● Page text
*** Block opens ***
Taxi Driver
- Movie
Martin Scorsese’s GoodFellas earned accolades as one of 1990’s best films. But two equally compelling projects the director worked on last year can’t be seen in a movie theater — or even on videocassette. They’re available only on laser discs, the glittery, LP-size platters that look like big CDs and can deliver digital sound, sharper pictures than standard VHS cassettes do, and ”jitterless” freeze-frames.
Scorsese himself is an ardent laser disc fan. So he enthusiastically agreed when Voyager, a small company specializing in deluxe versions of notable movies, asked his help in creating a pair of special discs built around Taxi Driver and Raging Bull, Scorsese’s two most powerful collaborations with actor Robert De Niro. Thanks to the unique capabilities of the laser format, these are much more than excellent new video transfers of the movies. For one thing, Scorsese provides running commentary as the action unfolds on-screen. (His rapid-fire remarks are on an alternative audio track; via remote control, viewers can listen to either the original movie soundtrack or Scorsese’s commentary.)
Moreover, each of these two disc releases includes a section of ”supplementary material”: still-frame folios of storyboards, screenplay drafts, and production photographs that you can click through one frame at a time. (Still frames on these laser discs don’t yield the sort of snow-flecked, jumpy images you get with many VCRs; instead, they’re rock-steady and viewed on quality TV sets approach the clarity of 35-mm slides.) Together with the alternative audio tracks, these supplementary materials provide a terrifically entertaining audiovisual guided tour of two brilliant movies, brimming with insights into the exhilarations of moviemaking.
*** Block closes ***
● Material supplied
*** Block opens ***
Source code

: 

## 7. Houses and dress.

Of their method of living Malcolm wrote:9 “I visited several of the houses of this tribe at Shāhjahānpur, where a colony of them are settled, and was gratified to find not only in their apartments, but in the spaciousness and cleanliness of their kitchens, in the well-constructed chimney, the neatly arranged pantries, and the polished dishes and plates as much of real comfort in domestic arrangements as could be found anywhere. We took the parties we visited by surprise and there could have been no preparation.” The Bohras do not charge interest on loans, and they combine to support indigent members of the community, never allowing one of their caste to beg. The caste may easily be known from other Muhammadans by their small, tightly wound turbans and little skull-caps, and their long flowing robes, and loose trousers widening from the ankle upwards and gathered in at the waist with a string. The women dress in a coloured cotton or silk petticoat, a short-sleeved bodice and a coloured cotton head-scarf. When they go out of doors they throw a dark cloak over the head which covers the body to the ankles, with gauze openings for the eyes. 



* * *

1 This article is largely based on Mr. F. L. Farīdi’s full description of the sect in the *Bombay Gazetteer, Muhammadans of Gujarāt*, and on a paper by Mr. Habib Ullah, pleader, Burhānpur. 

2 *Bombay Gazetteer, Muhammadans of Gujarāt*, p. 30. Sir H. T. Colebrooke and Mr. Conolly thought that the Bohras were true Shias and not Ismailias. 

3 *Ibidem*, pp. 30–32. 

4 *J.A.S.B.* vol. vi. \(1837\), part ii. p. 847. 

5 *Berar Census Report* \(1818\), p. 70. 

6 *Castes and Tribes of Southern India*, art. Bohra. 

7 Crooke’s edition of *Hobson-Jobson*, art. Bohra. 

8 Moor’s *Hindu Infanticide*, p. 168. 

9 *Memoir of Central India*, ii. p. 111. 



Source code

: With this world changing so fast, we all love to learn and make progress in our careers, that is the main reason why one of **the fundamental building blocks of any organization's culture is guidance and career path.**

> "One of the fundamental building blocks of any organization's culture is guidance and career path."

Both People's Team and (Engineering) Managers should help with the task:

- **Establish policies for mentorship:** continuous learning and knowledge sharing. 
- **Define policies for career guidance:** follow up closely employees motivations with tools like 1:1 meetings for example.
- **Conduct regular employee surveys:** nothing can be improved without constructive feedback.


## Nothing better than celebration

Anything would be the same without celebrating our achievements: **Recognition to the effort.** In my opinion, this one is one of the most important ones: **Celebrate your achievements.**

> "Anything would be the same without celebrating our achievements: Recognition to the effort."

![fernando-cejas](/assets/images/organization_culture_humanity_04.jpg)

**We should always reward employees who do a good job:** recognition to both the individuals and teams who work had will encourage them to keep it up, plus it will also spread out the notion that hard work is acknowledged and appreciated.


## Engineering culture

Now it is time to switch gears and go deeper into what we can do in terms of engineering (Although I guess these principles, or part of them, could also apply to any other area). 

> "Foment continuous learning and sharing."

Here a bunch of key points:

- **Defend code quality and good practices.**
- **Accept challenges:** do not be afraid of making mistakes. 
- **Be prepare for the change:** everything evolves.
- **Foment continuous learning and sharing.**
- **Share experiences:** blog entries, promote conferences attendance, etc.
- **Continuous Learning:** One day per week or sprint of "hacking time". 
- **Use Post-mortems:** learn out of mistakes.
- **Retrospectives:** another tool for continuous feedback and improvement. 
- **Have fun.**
*** Block closes ***
● What this exercise asks
1. Copy the rows from the line containing "2 *Bombay Gazetteer, Muhammadans" through the line containing "Both People's Team", including both of those lines.
2. Continue the text about Scorsese's laser discs of Taxi Driver and Raging Bull from where it stops.

● Your responses
1.
2 *Bombay Gazetteer, Muhammadans of Gujarāt*, p. 30. Sir H. T. Colebrooke and Mr. Conolly thought that the Bohras were true Shias and not Ismailias. 

3 *Ibidem*, pp. 30–32. 

4 *J.A.S.B.* vol. vi. \(1837\), part ii. p. 847. 

5 *Berar Census Report* \(1818\), p. 70. 

6 *Castes and Tribes of Southern India*, art. Bohra. 

7 Crooke’s edition of *Hobson-Jobson*, art. Bohra. 

8 Moor’s *Hindu Infanticide*, p. 168. 

9 *Memoir of Central India*, ii. p. 111. 



Source code

: With this world changing so fast, we all love to learn and make progress in our careers, that is the main reason why one of **the fundamental building blocks of any organization's culture is guidance and career path.**

> "One of the fundamental building blocks of any organization's culture is guidance and career path."

Both People's Team and (Engineering) Managers should help with the task:

2.
Taxi Driver, available for rental on cassette in a dim, smeary-looking version, is a different film on disc. Director of photography Michael Chapman supervised Voyager’s transfer, and he imbues shot after shot with a vibrancy that is a revelation. Lurid greens and hot pinks beckon from the neon signs of New York’s Times Square. Rich, creamy yellows abound when Travis Bickle (De Niro) steers his Checker cab through the city’s scummy streets.
Taxi Driver‘s climactic shootout — so red with blood that the colors had to be toned down to avoid an X rating — remains scaldingly brutal. In his commentary, Scorsese seems unperturbed by the carnage, talking at a furious pace about the complex photographic process by which he drained color from shots to give them ”the look of a tabloid.” He clearly finds it easier to detail how he achieved this imagery than to consider its implications.
Examine Paul Schrader’s screenplay, the entirety of which follows the movie on disc in still-frame form, and Scorsese’s predilection for discussing form over content makes perfect sense: His contributions to Taxi Driver were chiefly visual. While he did allow dialogue changes — De Niro’s ”You talkin’ to me?” speech, for instance, was the actor’s improvisation — Scorsese treated the script’s structure as a sacrosanct blueprint. Even the storyboards he drew for the finale basically just translate Schrader’s descriptive prose. ”It had a truthfulness about it,” Scorsese says. ”What that truth is, I can’t verbalize.”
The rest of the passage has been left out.